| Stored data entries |
---*---
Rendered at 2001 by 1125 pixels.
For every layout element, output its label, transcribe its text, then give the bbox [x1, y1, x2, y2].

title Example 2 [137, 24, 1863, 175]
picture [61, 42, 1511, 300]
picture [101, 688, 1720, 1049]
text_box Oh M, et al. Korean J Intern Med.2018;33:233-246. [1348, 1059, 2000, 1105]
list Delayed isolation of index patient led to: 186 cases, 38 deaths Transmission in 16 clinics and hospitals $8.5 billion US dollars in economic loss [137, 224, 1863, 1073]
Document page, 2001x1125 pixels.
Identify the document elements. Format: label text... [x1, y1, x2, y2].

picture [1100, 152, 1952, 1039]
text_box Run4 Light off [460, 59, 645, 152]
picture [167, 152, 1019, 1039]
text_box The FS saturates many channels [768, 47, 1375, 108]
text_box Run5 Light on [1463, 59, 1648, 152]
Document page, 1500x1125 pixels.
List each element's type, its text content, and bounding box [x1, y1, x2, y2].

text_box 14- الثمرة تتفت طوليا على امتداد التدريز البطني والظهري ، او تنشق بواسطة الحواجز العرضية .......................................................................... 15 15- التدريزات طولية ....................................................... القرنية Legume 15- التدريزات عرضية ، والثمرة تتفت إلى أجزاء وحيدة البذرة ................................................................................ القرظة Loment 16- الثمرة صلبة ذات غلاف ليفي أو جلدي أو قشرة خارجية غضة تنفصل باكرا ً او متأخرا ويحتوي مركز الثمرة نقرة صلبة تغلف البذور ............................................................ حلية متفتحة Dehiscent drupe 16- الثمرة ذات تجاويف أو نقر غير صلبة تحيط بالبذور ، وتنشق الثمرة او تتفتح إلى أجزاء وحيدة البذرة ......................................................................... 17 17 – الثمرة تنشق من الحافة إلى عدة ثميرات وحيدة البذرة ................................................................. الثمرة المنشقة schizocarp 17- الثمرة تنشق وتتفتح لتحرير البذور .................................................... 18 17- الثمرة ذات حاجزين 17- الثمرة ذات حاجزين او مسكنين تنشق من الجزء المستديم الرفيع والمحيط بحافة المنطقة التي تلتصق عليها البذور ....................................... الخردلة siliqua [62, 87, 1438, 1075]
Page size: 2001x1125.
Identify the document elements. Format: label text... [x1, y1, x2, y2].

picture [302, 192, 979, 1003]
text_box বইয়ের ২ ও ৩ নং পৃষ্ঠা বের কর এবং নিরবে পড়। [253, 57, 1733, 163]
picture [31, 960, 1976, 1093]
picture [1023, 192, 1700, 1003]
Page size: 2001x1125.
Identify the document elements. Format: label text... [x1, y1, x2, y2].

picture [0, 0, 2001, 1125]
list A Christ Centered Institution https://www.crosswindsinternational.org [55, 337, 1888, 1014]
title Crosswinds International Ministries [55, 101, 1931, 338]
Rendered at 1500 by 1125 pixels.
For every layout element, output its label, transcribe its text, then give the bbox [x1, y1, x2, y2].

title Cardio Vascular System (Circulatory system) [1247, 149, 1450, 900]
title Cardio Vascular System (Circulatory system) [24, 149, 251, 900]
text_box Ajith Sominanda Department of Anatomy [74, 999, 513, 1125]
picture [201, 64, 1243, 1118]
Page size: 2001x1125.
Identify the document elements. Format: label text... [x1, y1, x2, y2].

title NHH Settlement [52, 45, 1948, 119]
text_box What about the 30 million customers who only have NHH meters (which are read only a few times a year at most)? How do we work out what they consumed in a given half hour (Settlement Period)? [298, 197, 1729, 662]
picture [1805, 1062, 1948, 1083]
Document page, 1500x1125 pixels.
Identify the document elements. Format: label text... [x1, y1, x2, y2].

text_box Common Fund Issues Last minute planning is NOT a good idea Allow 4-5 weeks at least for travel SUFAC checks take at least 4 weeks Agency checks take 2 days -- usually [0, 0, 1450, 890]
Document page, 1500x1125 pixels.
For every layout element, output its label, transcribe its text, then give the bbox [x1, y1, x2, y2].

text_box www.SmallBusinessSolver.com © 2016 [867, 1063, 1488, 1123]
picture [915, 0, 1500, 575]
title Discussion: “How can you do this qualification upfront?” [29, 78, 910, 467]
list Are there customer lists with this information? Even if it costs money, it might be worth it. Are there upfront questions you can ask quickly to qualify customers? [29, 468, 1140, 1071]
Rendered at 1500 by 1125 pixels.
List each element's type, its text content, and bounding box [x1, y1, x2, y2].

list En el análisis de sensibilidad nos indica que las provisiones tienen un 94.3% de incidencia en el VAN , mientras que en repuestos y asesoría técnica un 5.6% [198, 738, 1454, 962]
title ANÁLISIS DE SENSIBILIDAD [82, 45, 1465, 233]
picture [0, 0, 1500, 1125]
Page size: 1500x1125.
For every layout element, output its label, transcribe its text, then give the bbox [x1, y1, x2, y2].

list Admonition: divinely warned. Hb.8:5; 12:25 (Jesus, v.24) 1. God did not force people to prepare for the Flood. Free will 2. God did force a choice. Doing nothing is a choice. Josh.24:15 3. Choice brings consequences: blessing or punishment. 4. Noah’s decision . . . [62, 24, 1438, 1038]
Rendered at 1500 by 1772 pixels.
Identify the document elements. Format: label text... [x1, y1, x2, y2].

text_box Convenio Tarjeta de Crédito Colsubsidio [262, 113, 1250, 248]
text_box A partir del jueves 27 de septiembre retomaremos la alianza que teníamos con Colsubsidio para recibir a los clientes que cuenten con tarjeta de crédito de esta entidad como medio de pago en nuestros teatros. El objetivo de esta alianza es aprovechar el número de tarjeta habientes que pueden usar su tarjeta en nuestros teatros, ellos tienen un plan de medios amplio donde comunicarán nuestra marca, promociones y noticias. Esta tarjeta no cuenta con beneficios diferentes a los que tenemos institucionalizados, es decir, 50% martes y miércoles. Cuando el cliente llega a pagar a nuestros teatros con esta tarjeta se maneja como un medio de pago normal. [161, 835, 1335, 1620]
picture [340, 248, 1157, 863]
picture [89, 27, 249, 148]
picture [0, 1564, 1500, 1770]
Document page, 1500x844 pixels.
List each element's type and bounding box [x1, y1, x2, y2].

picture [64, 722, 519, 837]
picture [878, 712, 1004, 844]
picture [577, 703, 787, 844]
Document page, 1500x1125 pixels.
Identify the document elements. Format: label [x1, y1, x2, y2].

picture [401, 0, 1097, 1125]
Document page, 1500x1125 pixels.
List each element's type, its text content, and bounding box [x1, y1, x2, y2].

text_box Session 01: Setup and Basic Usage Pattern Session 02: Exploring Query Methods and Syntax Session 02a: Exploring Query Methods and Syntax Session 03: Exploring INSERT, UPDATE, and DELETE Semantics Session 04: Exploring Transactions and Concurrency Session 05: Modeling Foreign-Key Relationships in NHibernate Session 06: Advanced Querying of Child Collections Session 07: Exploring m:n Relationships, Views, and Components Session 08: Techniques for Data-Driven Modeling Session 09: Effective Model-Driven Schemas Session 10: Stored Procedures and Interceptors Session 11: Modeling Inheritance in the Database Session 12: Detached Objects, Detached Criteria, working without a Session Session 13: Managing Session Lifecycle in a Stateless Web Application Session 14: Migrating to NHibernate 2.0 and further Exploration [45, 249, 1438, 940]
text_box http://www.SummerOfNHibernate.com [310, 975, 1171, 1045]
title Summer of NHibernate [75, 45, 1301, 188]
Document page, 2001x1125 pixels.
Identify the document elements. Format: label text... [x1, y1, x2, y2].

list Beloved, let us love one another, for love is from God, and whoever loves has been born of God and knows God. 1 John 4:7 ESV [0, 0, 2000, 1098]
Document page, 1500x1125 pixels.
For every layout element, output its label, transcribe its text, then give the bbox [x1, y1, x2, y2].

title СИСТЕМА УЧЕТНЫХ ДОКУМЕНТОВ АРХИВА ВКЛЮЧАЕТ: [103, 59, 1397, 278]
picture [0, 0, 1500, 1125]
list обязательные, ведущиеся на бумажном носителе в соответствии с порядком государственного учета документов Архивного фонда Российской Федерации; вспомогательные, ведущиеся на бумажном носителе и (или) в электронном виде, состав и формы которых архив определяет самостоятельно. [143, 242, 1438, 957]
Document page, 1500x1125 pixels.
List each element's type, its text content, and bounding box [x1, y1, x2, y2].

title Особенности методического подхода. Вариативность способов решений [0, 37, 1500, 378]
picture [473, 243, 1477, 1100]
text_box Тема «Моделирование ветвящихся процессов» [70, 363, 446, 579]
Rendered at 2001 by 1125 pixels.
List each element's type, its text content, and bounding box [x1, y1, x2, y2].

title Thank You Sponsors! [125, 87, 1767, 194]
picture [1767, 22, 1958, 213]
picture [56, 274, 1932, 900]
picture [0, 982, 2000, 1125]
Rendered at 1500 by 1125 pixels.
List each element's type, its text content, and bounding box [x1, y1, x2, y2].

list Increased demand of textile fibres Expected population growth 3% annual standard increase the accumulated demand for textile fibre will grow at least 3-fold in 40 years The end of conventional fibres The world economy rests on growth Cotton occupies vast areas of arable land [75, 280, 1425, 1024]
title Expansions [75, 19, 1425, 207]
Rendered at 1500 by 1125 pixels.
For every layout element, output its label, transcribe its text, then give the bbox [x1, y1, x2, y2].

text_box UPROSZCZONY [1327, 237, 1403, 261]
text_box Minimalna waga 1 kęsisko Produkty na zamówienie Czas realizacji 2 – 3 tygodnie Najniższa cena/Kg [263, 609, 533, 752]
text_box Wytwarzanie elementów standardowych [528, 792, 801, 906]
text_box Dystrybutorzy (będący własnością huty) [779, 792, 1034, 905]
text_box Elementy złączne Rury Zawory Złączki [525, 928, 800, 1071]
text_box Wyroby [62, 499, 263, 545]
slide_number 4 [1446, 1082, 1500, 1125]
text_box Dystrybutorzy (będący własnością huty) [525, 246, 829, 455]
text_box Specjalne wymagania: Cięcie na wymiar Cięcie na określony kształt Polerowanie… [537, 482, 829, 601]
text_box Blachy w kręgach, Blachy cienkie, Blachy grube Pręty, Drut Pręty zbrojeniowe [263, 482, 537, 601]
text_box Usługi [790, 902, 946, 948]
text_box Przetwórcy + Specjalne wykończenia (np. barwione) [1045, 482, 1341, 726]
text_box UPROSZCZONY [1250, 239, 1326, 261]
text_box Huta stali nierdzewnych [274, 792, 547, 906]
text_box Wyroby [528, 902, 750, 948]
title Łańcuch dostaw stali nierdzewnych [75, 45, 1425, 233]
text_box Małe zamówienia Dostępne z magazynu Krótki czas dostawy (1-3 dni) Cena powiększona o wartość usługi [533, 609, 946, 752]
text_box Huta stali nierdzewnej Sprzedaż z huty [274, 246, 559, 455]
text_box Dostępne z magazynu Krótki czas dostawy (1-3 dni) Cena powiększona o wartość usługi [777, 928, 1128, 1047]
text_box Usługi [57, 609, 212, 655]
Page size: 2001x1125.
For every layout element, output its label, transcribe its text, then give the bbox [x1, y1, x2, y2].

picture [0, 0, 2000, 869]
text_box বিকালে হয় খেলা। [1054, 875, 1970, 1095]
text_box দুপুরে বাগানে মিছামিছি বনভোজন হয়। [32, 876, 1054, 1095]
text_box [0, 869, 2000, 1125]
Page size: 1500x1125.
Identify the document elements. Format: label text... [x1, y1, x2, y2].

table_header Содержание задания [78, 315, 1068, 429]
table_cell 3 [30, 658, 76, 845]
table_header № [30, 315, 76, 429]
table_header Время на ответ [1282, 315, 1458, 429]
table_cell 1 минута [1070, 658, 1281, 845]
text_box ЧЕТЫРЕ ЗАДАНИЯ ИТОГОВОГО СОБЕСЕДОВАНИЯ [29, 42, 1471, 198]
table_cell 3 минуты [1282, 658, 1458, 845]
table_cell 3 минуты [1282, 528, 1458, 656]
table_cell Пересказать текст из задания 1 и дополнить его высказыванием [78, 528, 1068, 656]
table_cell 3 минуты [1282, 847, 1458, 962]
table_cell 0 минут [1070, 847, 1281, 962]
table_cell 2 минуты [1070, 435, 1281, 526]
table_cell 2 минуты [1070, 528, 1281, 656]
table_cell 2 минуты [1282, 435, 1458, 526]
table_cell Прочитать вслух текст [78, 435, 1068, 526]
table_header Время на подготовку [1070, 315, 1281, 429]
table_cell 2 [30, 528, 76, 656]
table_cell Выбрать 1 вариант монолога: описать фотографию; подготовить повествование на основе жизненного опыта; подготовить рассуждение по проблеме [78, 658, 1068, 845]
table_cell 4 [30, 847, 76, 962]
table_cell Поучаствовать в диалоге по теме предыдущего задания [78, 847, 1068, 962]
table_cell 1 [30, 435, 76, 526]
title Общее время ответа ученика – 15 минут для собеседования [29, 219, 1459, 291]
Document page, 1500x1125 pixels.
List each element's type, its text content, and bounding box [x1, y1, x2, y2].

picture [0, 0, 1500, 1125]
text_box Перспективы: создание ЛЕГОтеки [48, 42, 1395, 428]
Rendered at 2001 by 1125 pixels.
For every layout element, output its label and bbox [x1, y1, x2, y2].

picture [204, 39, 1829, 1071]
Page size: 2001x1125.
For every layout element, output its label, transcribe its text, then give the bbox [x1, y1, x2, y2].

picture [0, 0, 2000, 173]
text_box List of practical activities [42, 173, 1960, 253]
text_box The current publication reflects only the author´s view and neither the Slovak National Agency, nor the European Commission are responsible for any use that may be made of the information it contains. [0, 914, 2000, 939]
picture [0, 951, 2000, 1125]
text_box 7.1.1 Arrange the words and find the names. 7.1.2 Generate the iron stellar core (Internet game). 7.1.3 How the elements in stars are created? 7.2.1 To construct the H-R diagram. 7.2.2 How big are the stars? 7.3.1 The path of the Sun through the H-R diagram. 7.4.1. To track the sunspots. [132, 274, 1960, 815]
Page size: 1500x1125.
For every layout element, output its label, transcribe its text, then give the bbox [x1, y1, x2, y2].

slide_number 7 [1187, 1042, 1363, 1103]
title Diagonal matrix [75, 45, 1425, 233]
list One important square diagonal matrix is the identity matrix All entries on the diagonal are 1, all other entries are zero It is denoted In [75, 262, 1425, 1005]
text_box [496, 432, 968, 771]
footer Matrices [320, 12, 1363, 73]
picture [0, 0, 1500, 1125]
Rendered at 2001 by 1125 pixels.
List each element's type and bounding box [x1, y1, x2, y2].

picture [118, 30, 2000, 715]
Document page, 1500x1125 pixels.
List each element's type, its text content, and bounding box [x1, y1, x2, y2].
---*---
| TASK GOAL |
The answer must be the line containing "text_box [496, 432, 968, 771]" and every line after it through the last line of the records above, repeated exactly.

| REPLY TO THE TASK |
text_box [496, 432, 968, 771]
footer Matrices [320, 12, 1363, 73]
picture [0, 0, 1500, 1125]
Rendered at 2001 by 1125 pixels.
List each element's type and bounding box [x1, y1, x2, y2].

picture [118, 30, 2000, 715]
Document page, 1500x1125 pixels.
List each element's type, its text content, and bounding box [x1, y1, x2, y2].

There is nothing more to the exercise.